The statement launched a flurry of criticism from historians—who noted, among other things that Jackson died more than a decade-and-a-half before the Civil War began—and stirred a feeding frenzy among comedians and satirists.
But the lifting up of Jackson by Trump has a much deeper origin than simple historical amnesia. According to a recent article on Zerohedge, the renegade financial blog:
“When Trump moved into the White House on 20 January, he immediately hung a portrait of Andrew Jackson in the Oval Office. The current U.S. President has made no secret of the fact that the seventh U.S. President is both his role model and his idol. Trump’s chief strategist, Stephen Bannon, has repeatedly compared Trump to Jackson. After the new President’s inauguration, for example, Bannon said: ‘I don’t think we’ve had a speech like that since Andrew Jackson came to the White House.’ ”
In March, Trump made a visit to honor Andrew Jackson’s grave in Tennessee, placing a wreath on his tomb.
Jackson is an important symbol for Trump and his advisers, and his mention now may presage a plan to overturn a proposal by former President Obama’s Treasury Secretary Jack Lew to replace Jackson on the twenty-dollar bill.
The Washington Post, in its report on the history of Jackson’s image on U.S. currency, noted that it is not the first time that Jackson’s darker history has been ignored. It noted that the Trail of Tears—Jackson’s cruel and deadly relocation of Native Americans—was “barely mentioned” in Arthur M. Schlesinger’s 1945 biography of Jackson. “Instead, Jackson was more of a populist figure, seen as a ‘champion of the working class against the business community.’ ”
Trump’s supporters are quite aware of the symbolism of honoring Andrew Jackson.
“Tough and seemingly at war with the world, Jackson was the leader America needed while it struggled to survive as a fragile republic in a sea of powerful regimes hostile to the idea of liberty,” writes the Daily Signal, a conservative website owned by the Heritage Foundation. The article concludes: “The President is taking a stand for Jackson with this small gesture, which simply draws the line. It shows the world and the American people that we are proud of who we are and what we mean to be again.”
But such an analysis ignores what even Jackson’s contemporaries saw as flaw. For instance, as the Post noted, Jackson’s biographer of record in 1888, James Parton, gave him a decidedly mixed review:
“He was one of the greatest of generals, and wholly ignorant of the art of war,” Parton wrote. “A writer brilliant, elegant, eloquent, without being able to compose a correct sentence, or spell words of four syllables.

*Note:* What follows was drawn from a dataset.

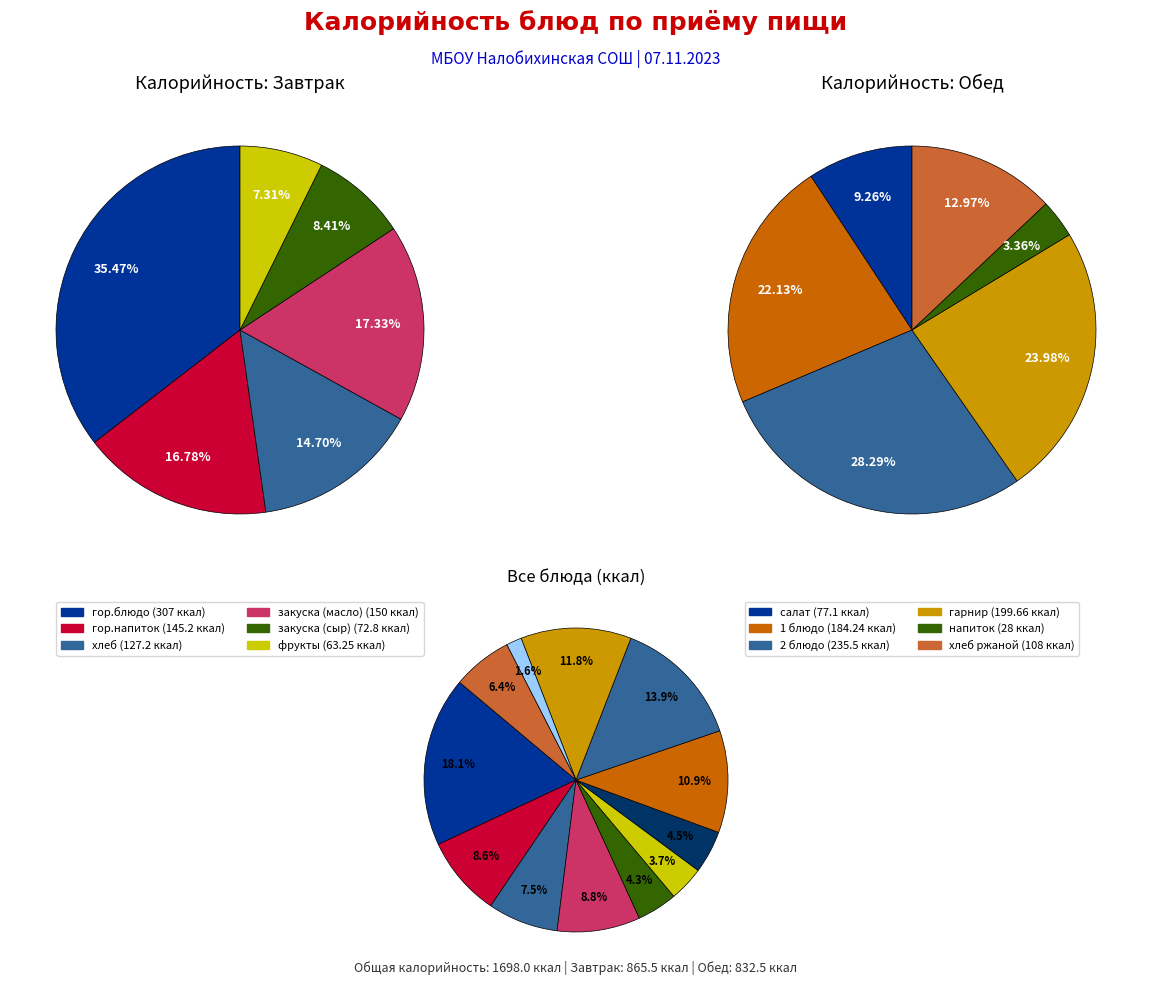

To the nearest percent, what is the difference between the largest and smallest slice percentages?

16%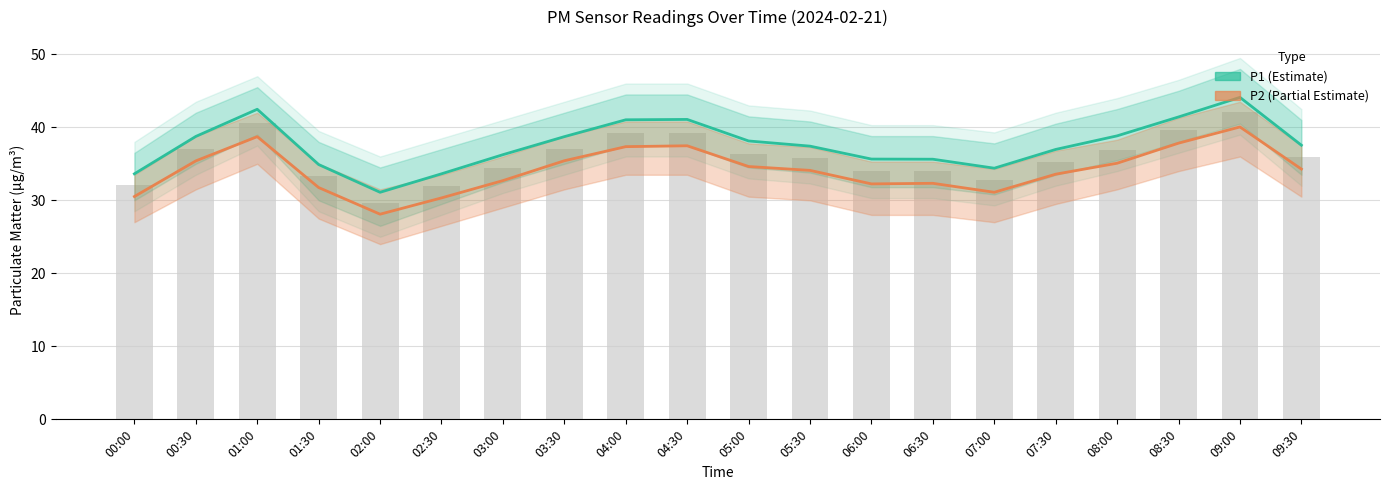

What is the difference between the P1 (Estimate) values at 03:00 and 09:30?

1.3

The first of statesman, he never devised, he never framed a measure. He was the most candid of men, and was capable of the profoundest dissimulation. A most law-defying, law-obeying citizen. A stickler for discipline, he never hesitated to disobey his superior. A democratic autocrat. An urbane savage. An atrocious saint.”
Sounds like Donald Trump does have a sense of history after all, and has chosen to celebrate Andrew Jackson for some very personal and political reasons.